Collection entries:
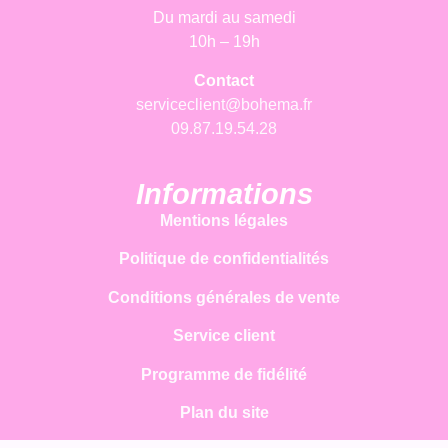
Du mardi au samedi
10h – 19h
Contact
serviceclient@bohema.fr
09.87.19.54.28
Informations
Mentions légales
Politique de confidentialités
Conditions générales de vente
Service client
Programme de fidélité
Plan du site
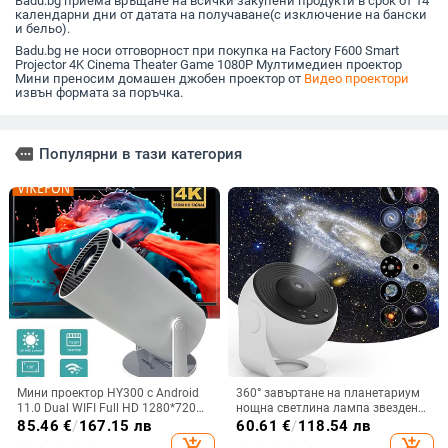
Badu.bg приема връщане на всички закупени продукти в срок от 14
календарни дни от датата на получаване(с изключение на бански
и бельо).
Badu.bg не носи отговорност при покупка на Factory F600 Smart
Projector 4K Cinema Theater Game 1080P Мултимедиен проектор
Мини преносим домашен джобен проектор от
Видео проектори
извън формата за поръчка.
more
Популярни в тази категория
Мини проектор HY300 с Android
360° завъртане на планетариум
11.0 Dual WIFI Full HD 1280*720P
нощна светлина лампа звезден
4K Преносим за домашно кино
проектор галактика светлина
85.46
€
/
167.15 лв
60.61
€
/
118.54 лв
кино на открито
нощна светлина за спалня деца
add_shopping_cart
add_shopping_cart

---

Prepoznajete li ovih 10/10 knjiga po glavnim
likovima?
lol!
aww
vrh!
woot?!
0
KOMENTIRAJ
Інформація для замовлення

(Task to carry out)
Give only how many lines above hold "светлина".

(Output for this exercise)
3